Fleet operators have been hit by a series of pump price rises in recent months caused by volatility on the world oil markets and ACFO is asking the Government not to add to their misery.
“ACFO is calling on the Government to do its part by not further increasing fuel duty in 2012,” said ACFO director John Pryor.
“Additionally, ACFO would like to see the Government show it is prepared to consider reducing fuel duty should there be any further significant fuel price increases.”
But if the planned hike goes ahead, the fleet operator group is pushing HMRC to recognise the increase in its review of Advisory Fuel Rates (AFRs), which takes effect from January.
Expert opinion divided on whether increase will be abandoned
Expert opinion is divided as to whether the Chancellor will defer the planned increase in fuel duty for a second time.
David Rawlings, director of fleet consultancy firm Business Car Finance (BCF) Wessex, told Fleet News that the Chancellor faced a balancing act of what he would like to do, with what he can afford to do.

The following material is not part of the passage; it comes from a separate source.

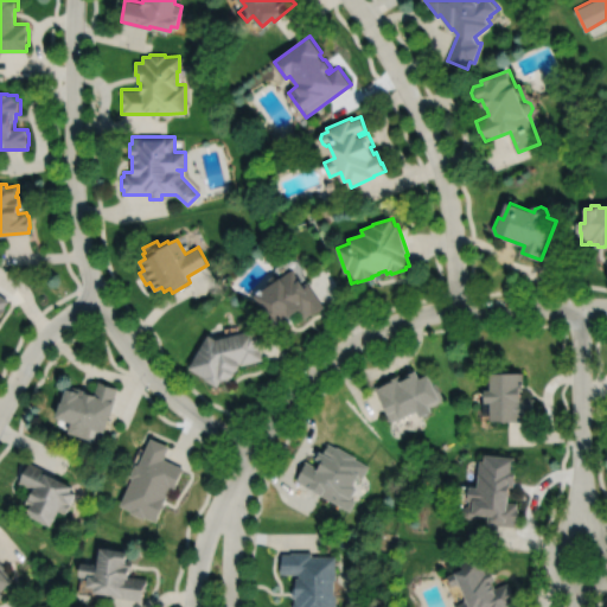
[(255,296),(263,308),(260,311),(272,328),(283,320),(283,319),(288,315),(289,317),(299,311),(304,318),(312,313),(324,306),(307,281),(304,285),(293,269),(280,279),(279,276),(274,276),(269,279),(268,283),(270,286),(255,296)]
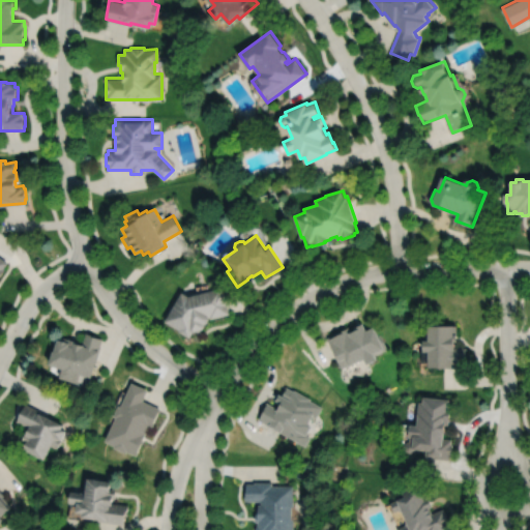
[(0,273),(8,262),(0,256),(0,273)]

He explained: “I think the planned fuel duty rise in January will go ahead purely because it will raise much needed revenue.
“If this income is deferred, where will it be generated from?
“I also think the Government will assume that increasing fuel duty will encourage manufacturers to continue R&D into improved fuel consumption, hybrids and alternative fuels, fleets will try to reduce unnecessary journeys and we will all consider alternative forms of transport.”
But Alastair Kendrick, tax director at MacIntyre Hudson, said: “We are expecting this announcement to be concentrated on aspects which will help ‘business’ and in this area I would expect an announcement that the planned fuel duty rise in January will be deferred.
“I am also expecting announcements on revenue generation, which will concentrate on any areas of tax avoidance and extensions to the previous statement in relation to disguised remuneration. However, this is unlikely to lead to any program to raise tax in regard to fleet.”
Looking ahead to the spring Budget, Kendrick said it is very likely fleets will see an increase in benefit-in-kind on cars with adjustments to the CO2 emission calculation and the provision of fuel provided for private use.
He added: “I also expect in the long term an announcement on the calculation of VAT in respect of contract hire – currently the 50% block – being revised to be made by some reference to business over private use. At present the UK Government is in breach of EU law by permitting a 50% block so this needs to be addressed.”